◆ PROBLEM DETAILS
Scan the listing below for the string "Engineering" and copy each line where it turns up.

───── DATA TO PROCESS ─────

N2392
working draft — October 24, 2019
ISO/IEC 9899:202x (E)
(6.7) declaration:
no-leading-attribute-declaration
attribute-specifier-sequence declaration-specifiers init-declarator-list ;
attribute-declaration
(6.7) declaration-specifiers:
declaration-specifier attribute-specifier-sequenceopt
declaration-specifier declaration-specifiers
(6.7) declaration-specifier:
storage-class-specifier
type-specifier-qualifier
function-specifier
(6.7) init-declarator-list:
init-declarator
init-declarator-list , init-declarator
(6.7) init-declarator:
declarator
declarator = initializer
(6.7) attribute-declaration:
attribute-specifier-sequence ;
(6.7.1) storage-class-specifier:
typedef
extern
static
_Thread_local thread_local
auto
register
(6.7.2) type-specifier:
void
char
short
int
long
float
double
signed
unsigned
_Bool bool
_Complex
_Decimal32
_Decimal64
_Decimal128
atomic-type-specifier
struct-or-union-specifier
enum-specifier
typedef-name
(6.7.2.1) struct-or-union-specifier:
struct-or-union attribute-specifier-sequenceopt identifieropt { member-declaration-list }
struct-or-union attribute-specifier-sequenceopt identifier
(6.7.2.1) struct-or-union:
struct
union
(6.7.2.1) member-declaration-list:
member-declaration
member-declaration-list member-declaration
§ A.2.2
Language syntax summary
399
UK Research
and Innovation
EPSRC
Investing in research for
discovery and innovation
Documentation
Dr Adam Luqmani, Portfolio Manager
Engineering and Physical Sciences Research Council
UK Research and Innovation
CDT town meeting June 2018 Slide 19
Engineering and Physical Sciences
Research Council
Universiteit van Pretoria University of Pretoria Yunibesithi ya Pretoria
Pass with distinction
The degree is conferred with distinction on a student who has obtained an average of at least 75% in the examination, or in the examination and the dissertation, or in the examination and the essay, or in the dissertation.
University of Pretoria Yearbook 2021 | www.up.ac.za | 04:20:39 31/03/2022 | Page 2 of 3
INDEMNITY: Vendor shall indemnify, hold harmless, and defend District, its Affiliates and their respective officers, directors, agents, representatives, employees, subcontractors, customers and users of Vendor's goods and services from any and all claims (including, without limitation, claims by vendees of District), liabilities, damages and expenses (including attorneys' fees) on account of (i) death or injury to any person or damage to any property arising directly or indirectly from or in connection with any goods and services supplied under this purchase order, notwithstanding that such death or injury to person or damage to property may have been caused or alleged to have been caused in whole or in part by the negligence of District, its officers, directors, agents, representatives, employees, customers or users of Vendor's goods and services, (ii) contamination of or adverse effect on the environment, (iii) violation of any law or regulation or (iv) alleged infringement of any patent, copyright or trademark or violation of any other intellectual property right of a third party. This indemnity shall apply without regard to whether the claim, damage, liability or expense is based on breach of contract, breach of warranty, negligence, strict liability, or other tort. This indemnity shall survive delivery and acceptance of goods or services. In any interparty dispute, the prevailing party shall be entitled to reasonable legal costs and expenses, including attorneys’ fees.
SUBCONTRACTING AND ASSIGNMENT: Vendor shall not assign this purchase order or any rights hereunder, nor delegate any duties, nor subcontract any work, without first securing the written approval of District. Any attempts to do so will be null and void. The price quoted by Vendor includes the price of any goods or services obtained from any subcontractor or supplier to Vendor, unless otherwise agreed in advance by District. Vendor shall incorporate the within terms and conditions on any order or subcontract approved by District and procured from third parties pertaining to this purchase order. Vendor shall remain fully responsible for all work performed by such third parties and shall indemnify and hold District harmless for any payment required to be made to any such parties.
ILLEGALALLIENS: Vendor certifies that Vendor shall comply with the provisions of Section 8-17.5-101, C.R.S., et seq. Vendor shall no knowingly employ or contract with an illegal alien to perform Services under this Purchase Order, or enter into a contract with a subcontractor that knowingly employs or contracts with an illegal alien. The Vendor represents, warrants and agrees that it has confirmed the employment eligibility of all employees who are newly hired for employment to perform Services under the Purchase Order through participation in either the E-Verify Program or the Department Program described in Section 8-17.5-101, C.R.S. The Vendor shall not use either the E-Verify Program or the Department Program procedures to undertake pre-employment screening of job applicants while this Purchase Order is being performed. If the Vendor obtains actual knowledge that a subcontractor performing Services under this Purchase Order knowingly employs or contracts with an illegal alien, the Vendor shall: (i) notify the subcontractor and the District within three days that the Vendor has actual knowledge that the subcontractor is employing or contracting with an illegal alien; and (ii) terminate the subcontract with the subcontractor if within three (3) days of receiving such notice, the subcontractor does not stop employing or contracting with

─────

◆ RESULT FOR THIS EXERCISE
Engineering and Physical Sciences Research Council
Engineering and Physical Sciences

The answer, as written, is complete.